[DIRECTIONS]
A - According to the article on publishing a doctoral thesis, in what year was the thesis on the Herculaneum block defended?
B - The article on publishing a doctoral thesis names several things that turning a thesis into a book involves. List each one.
C - Extend the article on the Herculaneum thesis dispute, picking up after its final paragraph.

### DOCUMENT PASSAGE ###

Abstract
In the academic world, it is common for a doctoral thesis to be revised and turned into a scientific publication. The transition is almost natural: the PhD candidate has produced original research, while the supervisor may contribute suggestions, scientific revision, or even their own input to the volume.
But what happens if the relationship deteriorates and one of the parties decides to halt publication? The issue does not remain confined to academia—it becomes a matter of copyright law.
A recent judgment (no. 930/2025) of the Bologna Court of Appeal addresses precisely this scenario and provides a clear answer: when a work can be attributed to the creativity of a single author, only that author can decide whether to publish it.
From doctoral thesis to breakdown of the academic relationship
The case arose within a university archaeological research project focused on the study of dwellings in Herculaneum. The project was coordinated by a professor of classical archaeology and involved a PhD candidate whose thesis examined the decorative elements of a block within the excavation site.
The thesis, defended in 2016, was intended to serve as the basis for a subsequent scientific monograph. As often happens in academia, transforming a thesis into a book involves revising the text, possibly including contributions from other scholars, and finding a publisher. During this phase, the professor collaborated with the author by providing scientific suggestions and support in identifying a publishing outlet.
Initially, the project appeared to proceed smoothly: discussions concerned the structure of the volume and the potential involvement of other scholars, while the work remained centered on the thesis, with the PhD candidate identified as the main author.

### SUPPLIED DATA ###

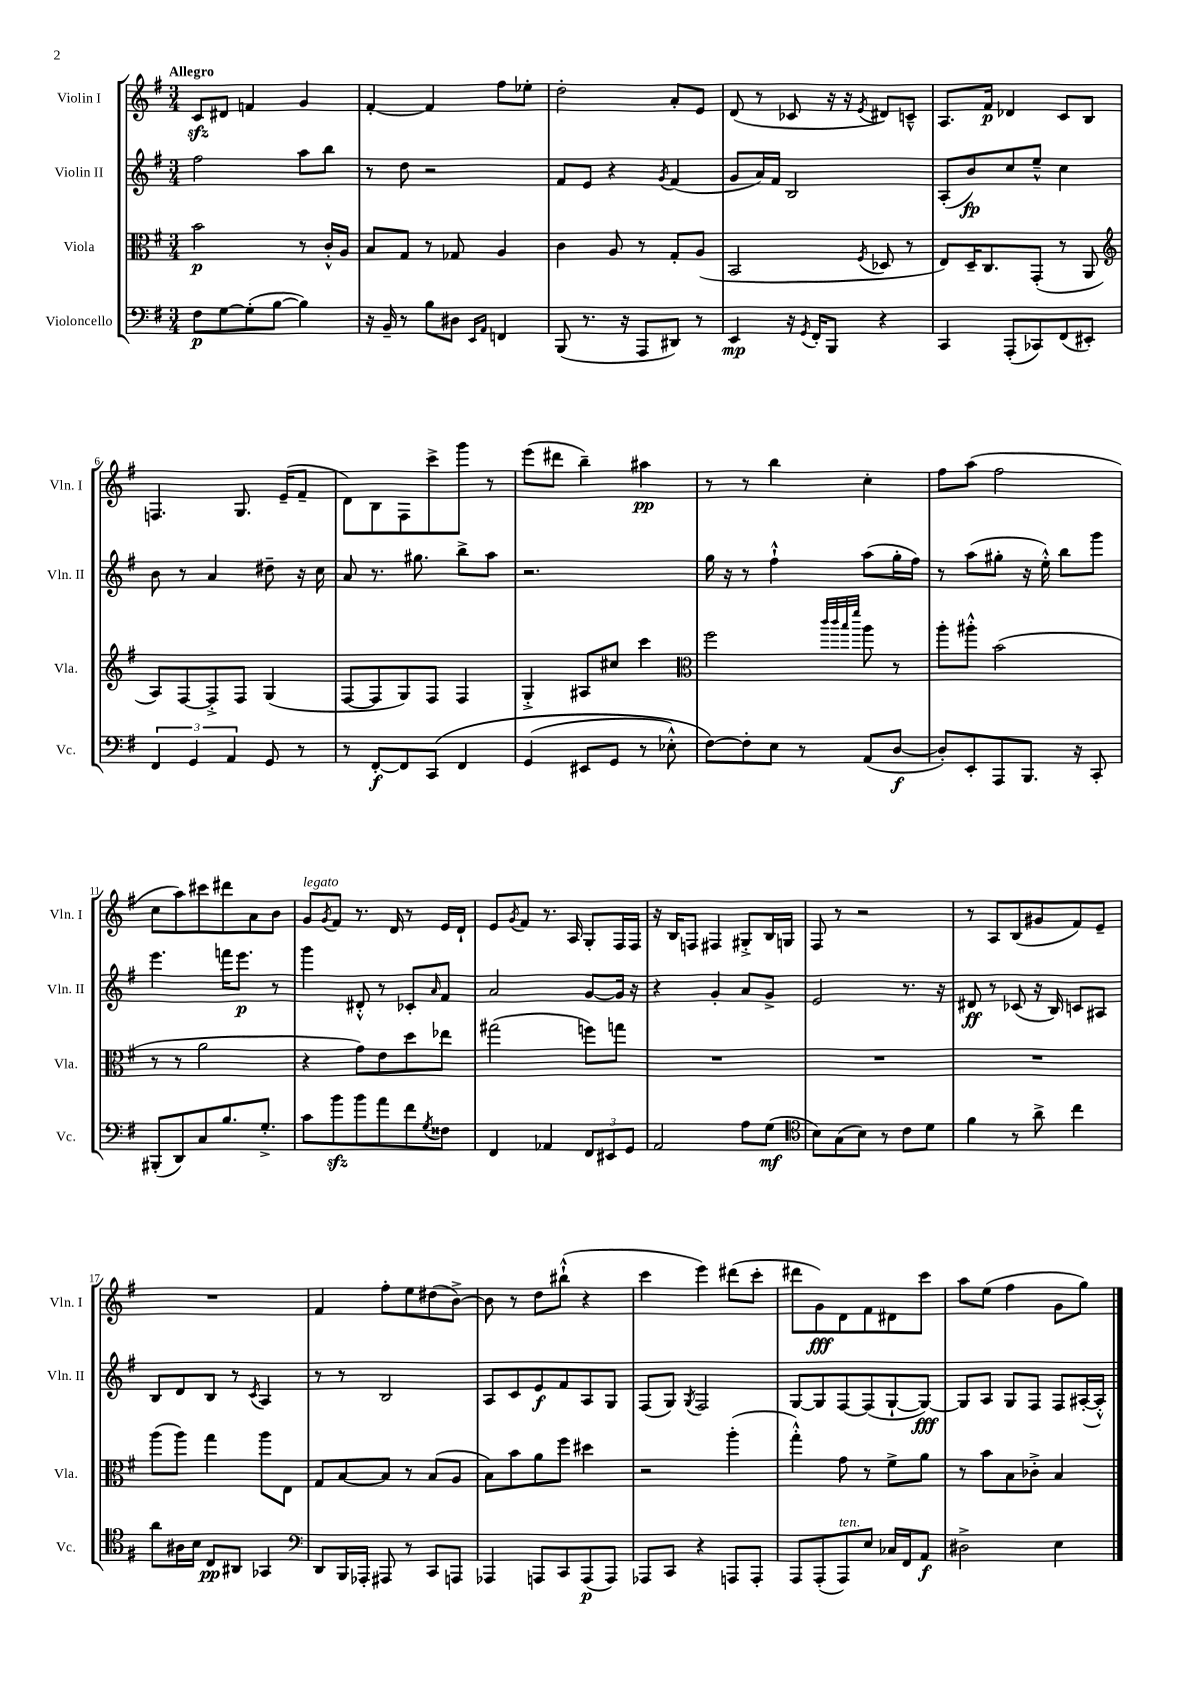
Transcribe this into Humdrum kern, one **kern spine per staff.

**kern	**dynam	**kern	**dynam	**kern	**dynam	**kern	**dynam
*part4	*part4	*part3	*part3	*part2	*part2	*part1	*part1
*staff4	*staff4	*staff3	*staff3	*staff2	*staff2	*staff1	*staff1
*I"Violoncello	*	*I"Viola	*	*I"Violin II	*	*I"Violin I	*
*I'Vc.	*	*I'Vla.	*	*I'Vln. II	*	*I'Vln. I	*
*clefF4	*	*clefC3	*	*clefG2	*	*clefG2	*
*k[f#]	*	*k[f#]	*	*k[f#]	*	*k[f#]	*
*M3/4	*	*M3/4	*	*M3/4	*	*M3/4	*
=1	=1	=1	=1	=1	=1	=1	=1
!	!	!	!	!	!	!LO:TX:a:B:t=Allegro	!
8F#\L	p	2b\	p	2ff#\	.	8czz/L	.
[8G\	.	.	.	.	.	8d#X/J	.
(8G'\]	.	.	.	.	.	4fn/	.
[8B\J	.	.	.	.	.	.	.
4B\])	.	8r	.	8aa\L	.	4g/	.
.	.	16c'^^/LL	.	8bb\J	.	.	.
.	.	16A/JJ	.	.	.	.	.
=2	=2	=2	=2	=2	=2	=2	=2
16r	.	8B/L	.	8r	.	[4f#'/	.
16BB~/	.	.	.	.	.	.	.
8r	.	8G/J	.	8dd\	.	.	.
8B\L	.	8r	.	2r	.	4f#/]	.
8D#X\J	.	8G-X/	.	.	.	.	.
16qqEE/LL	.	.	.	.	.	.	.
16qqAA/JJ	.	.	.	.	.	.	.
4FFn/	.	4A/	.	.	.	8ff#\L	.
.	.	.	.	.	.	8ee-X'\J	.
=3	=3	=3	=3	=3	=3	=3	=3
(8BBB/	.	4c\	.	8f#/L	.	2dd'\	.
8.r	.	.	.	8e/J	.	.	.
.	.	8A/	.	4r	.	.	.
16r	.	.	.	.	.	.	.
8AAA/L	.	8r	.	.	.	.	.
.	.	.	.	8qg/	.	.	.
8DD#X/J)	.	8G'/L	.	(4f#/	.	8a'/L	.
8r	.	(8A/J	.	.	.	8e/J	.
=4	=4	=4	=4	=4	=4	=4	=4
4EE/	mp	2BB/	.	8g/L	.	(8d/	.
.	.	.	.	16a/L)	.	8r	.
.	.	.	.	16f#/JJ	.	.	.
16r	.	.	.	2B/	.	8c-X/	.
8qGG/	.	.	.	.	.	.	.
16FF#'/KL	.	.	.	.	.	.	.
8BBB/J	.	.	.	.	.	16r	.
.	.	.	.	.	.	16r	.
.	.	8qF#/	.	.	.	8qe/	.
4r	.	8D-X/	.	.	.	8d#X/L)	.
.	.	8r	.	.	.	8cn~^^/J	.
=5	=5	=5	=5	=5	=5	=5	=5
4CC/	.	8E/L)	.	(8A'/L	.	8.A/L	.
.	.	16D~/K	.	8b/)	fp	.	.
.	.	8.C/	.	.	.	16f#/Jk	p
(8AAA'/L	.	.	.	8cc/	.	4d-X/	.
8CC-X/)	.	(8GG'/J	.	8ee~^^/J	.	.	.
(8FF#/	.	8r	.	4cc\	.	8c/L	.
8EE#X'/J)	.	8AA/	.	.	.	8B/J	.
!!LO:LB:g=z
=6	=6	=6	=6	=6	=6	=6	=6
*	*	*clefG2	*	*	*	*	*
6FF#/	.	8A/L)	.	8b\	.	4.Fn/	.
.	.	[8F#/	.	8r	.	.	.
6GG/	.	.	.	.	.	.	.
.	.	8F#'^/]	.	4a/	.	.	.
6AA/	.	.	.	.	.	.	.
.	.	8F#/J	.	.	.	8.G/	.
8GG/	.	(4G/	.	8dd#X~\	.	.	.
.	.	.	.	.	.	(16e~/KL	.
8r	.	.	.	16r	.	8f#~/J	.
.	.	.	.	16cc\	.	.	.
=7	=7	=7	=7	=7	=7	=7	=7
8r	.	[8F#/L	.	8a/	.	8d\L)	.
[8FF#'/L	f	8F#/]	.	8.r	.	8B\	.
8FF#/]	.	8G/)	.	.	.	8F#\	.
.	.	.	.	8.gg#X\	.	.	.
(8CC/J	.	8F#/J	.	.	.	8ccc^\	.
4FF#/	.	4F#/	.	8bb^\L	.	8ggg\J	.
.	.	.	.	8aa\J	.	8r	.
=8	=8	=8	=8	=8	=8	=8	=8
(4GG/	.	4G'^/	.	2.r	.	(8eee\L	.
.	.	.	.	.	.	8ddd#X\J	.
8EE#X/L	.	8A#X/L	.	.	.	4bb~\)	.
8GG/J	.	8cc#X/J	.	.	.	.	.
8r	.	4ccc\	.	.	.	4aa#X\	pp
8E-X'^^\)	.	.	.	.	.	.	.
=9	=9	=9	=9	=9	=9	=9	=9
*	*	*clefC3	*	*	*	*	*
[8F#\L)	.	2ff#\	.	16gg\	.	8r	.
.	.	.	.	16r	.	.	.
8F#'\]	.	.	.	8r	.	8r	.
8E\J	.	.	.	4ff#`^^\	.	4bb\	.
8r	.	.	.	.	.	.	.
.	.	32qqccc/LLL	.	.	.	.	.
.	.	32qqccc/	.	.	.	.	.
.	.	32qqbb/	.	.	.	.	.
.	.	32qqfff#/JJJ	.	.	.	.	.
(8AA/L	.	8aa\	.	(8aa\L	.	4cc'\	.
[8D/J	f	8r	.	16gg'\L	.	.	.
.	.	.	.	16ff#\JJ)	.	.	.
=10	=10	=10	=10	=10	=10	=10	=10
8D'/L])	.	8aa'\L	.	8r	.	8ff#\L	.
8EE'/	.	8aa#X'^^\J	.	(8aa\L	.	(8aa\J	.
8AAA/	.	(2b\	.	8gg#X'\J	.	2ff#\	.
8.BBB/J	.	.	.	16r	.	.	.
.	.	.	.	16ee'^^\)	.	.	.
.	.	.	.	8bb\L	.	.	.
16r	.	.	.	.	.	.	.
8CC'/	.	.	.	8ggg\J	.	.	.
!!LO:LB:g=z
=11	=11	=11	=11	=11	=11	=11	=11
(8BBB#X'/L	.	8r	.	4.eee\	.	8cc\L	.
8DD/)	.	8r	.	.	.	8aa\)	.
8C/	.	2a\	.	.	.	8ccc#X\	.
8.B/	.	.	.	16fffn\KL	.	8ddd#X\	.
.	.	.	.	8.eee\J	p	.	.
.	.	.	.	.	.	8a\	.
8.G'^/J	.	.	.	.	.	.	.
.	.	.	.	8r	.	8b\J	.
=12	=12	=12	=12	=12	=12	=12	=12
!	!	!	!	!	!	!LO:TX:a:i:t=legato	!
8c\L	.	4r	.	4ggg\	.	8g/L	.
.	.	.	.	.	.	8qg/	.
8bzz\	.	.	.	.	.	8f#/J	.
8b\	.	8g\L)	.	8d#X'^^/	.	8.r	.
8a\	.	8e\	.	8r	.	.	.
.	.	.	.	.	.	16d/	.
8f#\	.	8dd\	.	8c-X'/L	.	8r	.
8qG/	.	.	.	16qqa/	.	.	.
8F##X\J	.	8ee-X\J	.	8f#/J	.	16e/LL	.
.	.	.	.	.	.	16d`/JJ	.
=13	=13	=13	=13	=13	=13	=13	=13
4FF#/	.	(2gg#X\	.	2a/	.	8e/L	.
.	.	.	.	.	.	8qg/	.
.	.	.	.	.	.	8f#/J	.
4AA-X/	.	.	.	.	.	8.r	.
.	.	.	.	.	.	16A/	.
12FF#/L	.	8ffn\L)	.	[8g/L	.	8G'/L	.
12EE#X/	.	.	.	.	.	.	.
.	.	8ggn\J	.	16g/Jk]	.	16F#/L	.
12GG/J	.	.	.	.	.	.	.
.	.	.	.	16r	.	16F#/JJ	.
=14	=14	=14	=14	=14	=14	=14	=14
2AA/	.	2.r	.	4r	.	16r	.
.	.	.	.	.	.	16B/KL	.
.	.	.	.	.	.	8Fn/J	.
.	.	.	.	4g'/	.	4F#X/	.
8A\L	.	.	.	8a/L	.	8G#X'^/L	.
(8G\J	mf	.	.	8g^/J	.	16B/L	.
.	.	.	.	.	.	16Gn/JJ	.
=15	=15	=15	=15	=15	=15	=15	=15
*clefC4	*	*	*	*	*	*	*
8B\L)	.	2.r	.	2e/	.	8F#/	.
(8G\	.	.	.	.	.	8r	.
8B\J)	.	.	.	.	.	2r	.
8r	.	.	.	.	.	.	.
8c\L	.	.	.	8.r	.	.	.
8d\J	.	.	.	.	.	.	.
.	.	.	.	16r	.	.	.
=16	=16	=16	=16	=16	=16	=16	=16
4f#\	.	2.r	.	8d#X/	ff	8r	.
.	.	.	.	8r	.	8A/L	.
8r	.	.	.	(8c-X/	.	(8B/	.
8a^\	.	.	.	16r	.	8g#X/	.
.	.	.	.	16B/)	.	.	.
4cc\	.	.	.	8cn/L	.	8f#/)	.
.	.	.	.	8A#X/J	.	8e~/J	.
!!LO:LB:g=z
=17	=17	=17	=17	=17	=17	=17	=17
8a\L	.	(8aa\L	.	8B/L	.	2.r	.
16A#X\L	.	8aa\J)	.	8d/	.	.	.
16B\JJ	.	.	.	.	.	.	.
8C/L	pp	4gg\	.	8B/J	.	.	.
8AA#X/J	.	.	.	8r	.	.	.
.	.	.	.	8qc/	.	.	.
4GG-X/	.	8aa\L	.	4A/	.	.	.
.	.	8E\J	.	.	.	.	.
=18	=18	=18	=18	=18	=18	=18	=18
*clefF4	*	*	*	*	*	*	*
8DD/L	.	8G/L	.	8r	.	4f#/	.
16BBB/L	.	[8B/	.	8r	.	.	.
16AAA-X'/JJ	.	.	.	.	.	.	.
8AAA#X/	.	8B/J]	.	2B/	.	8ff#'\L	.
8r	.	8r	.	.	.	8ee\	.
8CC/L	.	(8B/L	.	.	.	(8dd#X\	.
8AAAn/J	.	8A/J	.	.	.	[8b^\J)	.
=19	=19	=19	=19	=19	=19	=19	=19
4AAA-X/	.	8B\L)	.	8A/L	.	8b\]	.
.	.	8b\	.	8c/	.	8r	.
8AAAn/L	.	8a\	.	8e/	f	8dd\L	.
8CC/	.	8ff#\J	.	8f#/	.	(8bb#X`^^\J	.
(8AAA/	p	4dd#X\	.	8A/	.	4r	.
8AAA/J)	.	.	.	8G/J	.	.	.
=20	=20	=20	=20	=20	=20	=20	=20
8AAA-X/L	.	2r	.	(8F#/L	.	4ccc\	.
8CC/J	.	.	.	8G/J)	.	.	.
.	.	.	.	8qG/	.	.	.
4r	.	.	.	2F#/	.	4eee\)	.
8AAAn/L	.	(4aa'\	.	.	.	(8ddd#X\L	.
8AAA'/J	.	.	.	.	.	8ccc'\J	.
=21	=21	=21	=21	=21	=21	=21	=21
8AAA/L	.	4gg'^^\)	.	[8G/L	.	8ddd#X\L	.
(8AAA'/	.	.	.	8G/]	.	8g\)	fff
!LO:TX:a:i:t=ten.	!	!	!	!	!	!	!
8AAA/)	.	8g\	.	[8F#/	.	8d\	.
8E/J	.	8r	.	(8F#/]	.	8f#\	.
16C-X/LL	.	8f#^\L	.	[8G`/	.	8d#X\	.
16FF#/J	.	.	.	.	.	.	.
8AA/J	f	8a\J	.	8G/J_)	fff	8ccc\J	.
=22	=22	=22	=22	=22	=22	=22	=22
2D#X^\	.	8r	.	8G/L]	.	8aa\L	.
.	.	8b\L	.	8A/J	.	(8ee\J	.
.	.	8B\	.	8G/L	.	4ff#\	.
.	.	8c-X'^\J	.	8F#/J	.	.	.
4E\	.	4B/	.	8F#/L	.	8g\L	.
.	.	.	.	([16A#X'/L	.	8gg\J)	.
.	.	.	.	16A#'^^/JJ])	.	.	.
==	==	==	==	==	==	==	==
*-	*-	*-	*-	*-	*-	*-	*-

###

[ANSWERS PROVIDED]
A - 2016

B -
- Revising the text
- Possibly including contributions from other scholars
- Finding a publisher

C -
Over time, however, the relationship between the two academics deteriorated. The thesis author repeatedly sent her materials to the professor for feedback and revision, requesting – unsuccessfully – to review the corrections made to her texts. Following a meeting in April 2017, the researcher decided to terminate the project and sent a formal cease-and-desist notice via certified email, revoking consent to publication and to the use of her materials.
According to the professor, however, the editorial project had by then evolved into a broader scientific work within a more ambitious research framework coordinated by her. This gave rise to the legal dispute: determining whether the work to be published was still the PhD candidate’s thesis or had become a new work resulting from a collective editorial project.
The legal classification of the work: when can we speak of co-authorship?
At the heart of the dispute was the legal classification of the work under Italian copyright law (Law no. 633/1941 – LdA). The professor argued that the monograph was no longer a mere reworking of the researcher’s thesis, but a legally distinct work. In particular, she proposed three possible classifications: a derivative work (Art. 4 LdA), a collective work (Art. 3 LdA), or a joint work by multiple authors (Art. 10 LdA).
This classification would have been decisive: if any of these hypotheses had been accepted, the decision regarding publication would not have belonged exclusively to the thesis author.
However, the Court of Appeal rejected all three classifications.
Based on the evidence on record, the Court found that the structure of the volume substantially coincided with that of the doctoral thesis, and that the changes introduced were mainly editorial or stylistic in nature. There was no proof of an independent creative contribution capable of transforming the thesis into a new (derivative) work.
Nor were there elements to consider the work as the result of an autonomous and coordinated editorial project – required for a collective work – nor as the product of indistinguishable creative contributions by multiple authors, a prerequisite for joint authorship. On the contrary, the evidence showed that the core content – text, index, and graphic apparatus – had been independently created by the thesis author.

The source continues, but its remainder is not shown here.